Audiobooks
WUNC Radio, 1995

Several months ago, I discovered the pleasure of audiobooks. What a relief after staring at book type and computer screens all day. Tapes became a great way for me to tune out the bad grocery store music and access patience when waiting in any kind of line. I'd even accompany my children to the mall if I could sit on a bench and hear a tape. Pairing mystery Audiobooks with my roller blading made my exercising more regular.

I hadn't considered the great application of story on tape for children until, I interviewed Christine Loomis, a Family Travel editor first who's traveled with her own children for thirteen years.

"I always tell anyone who's going on a driving vacation with their kids," Loomis told me, " to get every child his own wakman because it gives them psychological privacy. They don't have to hear anyone else talk, interact with anyone and when you need some private time on a long car trip, you can't go into another room."

We'd listened to lots of tapes when my children were small, but novels on tape were a whole new listening experience. Before we took off for our last driving trip, I took my children to the library. In the adult section, my twelve year old son scored My Life, by Magic Johnson, read by Morgan Freeman and put on reserve a tape of Robert O'Brien's Mrs. Frisbee and the Rats of NIMH because he'd only read part at school and wanted to know the ending. My daughter discovered the humor of Louis Sacher's Sideway Stories from Wayside School and Betsy Byar's hysterical Not-Just-Anybody Family.
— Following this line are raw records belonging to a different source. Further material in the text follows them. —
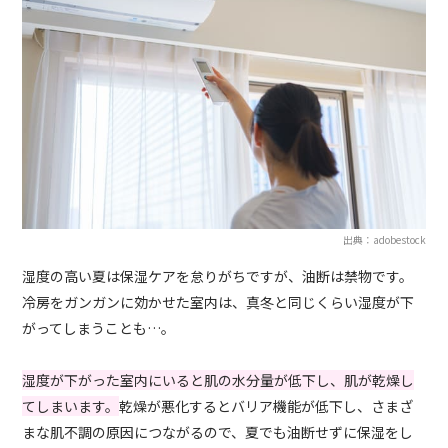
出典：adobestock
湿度の高い夏は保湿ケアを怠りがちですが、油断は禁物です。
冷房をガンガンに効かせた室内は、真冬と同じくらい湿度が下
がってしまうことも…。
湿度が下がった室内にいると肌の水分量が低下し、肌が乾燥し
てしまいます。
乾燥が悪化するとバリア機能が低下し、さまざ
まな肌不調の原因につながるので、夏でも油断せずに保湿をし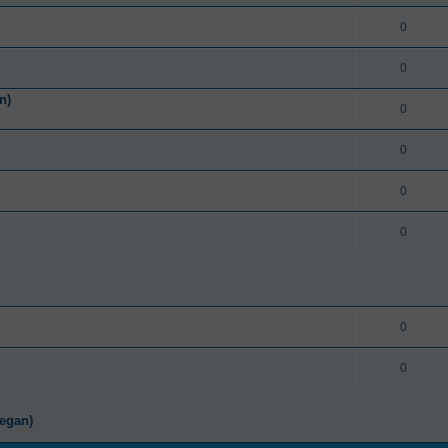
0
0
n)
0
0
0
0
0
0
vegan)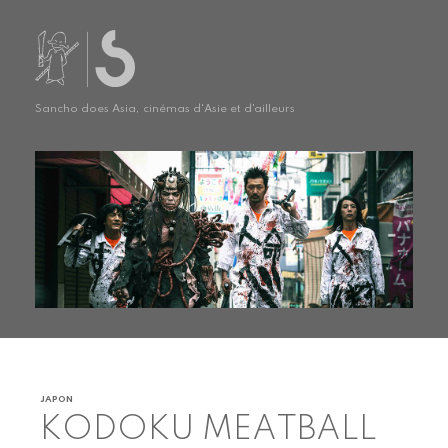
Sancho does Asia, cinémas d'Asie et d'ailleurs
JAPON
KODOKU MEATBALL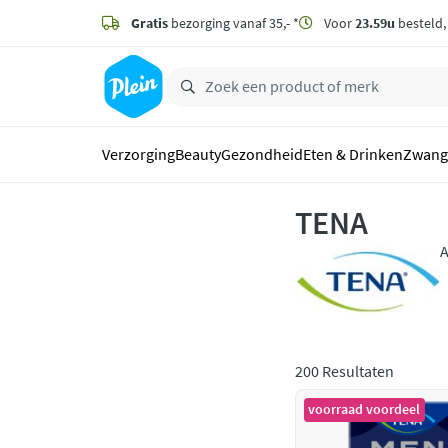
naar
hoofdinhoud
Gratis
bezorging vanaf 35,- *
Voor
23.59u
besteld
zoeken
Verzorging
Beauty
Gezondheid
Eten & Drinken
Zwang
TENA
A
i
i
200 Resultaten
voorraad voordeel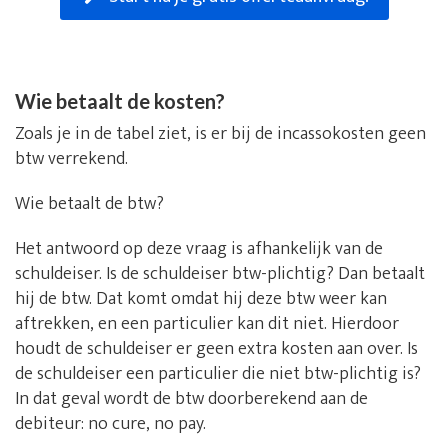
Wie betaalt de kosten?
Zoals je in de tabel ziet, is er bij de incassokosten geen
btw verrekend.
Wie betaalt de btw?
Het antwoord op deze vraag is afhankelijk van de
schuldeiser. Is de schuldeiser btw-plichtig? Dan betaalt
hij de btw. Dat komt omdat hij deze btw weer kan
aftrekken, en een particulier kan dit niet. Hierdoor
houdt de schuldeiser er geen extra kosten aan over. Is
de schuldeiser een particulier die niet btw-plichtig is?
In dat geval wordt de btw doorberekend aan de
debiteur: no cure, no pay.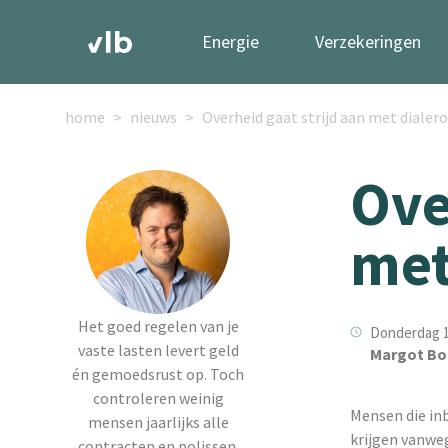
Energie
Verzekeringen
home
nieuws
Overheid gaat strijd aan met dialer
Ove
met
Het goed regelen van je
Donderdag 1
vaste lasten levert geld
Margot Bo
én gemoedsrust op. Toch
controleren weinig
Mensen die in
mensen jaarlijks alle
krijgen vanwe
contracten en polissen.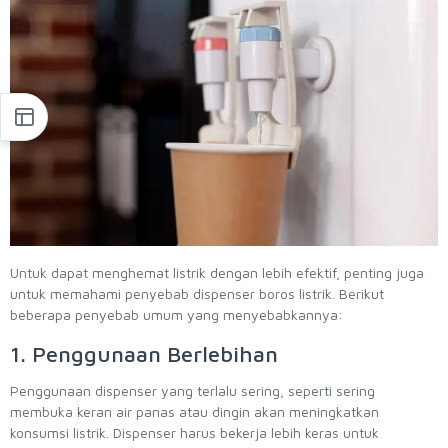
Untuk dapat menghemat listrik dengan lebih efektif, penting juga
untuk memahami penyebab dispenser boros listrik. Berikut
beberapa penyebab umum yang menyebabkannya:
1. Penggunaan Berlebihan
Penggunaan dispenser yang terlalu sering, seperti sering
membuka keran air panas atau dingin akan meningkatkan
konsumsi listrik. Dispenser harus bekerja lebih keras untuk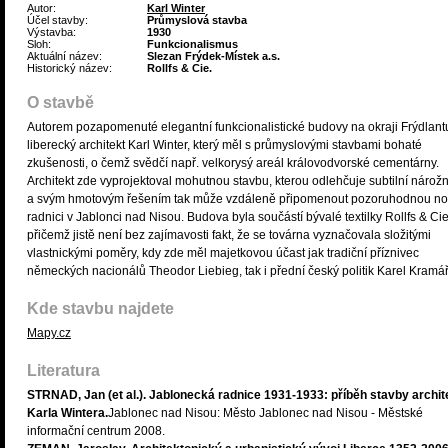
Autor:
Karl Winter
Účel stavby:
Průmyslová stavba
Výstavba:
1930
Sloh:
Funkcionalismus
Aktuální název:
Slezan Frýdek-Místek a.s.
Historický název:
Rollfs & Cie.
O stavbě
Autorem pozapomenuté elegantní funkcionalistické budovy na okraji Frýdlant
liberecký architekt Karl Winter, který měl s průmyslovými stavbami bohaté
zkušenosti, o čemž svědčí např. velkorysý areál královodvorské cementárny.
Architekt zde vyprojektoval mohutnou stavbu, kterou odlehčuje subtilní nárožn
a svým hmotovým řešením tak může vzdáleně připomenout pozoruhodnou n
radnici v Jablonci nad Nisou. Budova byla součástí bývalé textilky Rollfs & Cie
přičemž jistě není bez zajímavosti fakt, že se továrna vyznačovala složitými
vlastnickými poměry, kdy zde měl majetkovou účast jak tradiční příznivec
německých nacionálů Theodor Liebieg, tak i přední český politik Karel Kramá
Kde stavbu najdete
Mapy.cz
Literatura
STRNAD, Jan (et al.). Jablonecká radnice 1931-1933: příběh stavby archit
Karla Wintera.
Jablonec nad Nisou: Město Jablonec nad Nisou - Městské
informační centrum 2008.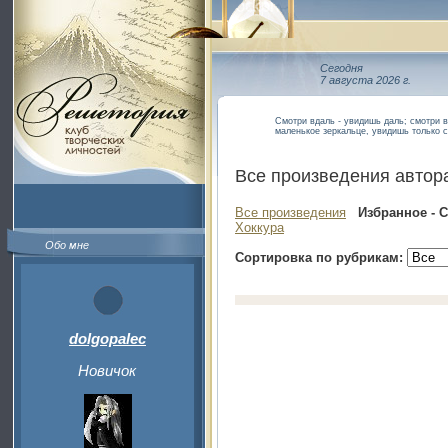
Сегодня
7 августа 2026 г.
Смотри вдаль - увидишь даль; смотри в
маленькое зеркальце, увидишь только с
Все произведения автор
Все произведения
Избранное - 
Хоккура
Обо мне
Сортировка по рубрикам:
dolgopalec
Новичок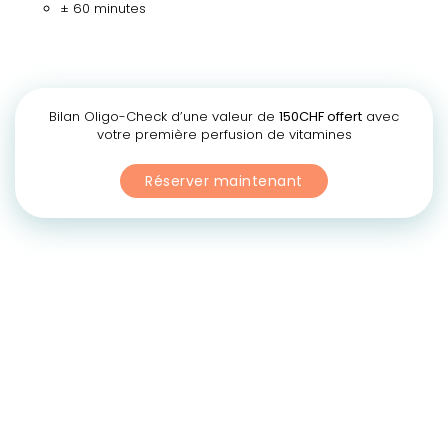
± 60 minutes
Bilan Oligo-Check d’une valeur de
150CHF offert
avec
votre première perfusion de vitamines
Réserver maintenant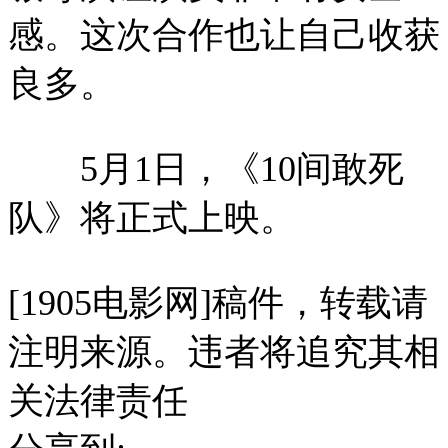
感。这次合作也让自己收获
良多。
5月1日，《10间敢死
队》将正式上映。
[1905电影网]稿件，转载请
注明来源。违者将追究其相
关法律责任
Children's book authors like E.B. White, Roald Dahl, Madeline L'Engle and Judy Blume read their own work and there are books read by artists like Claire Blume and Glenn Close. There's everything from classics like Old Yeller and Little Women to newer classics like Shiloh by Phylis Naylor.

Novels I can't entice my children into reading get a good hearing on a long car trip. We might look a little strange, speeding down the highway, Wakmans perched on all of our heads, but the volume and frequency of fights and frustrations have been turned way down.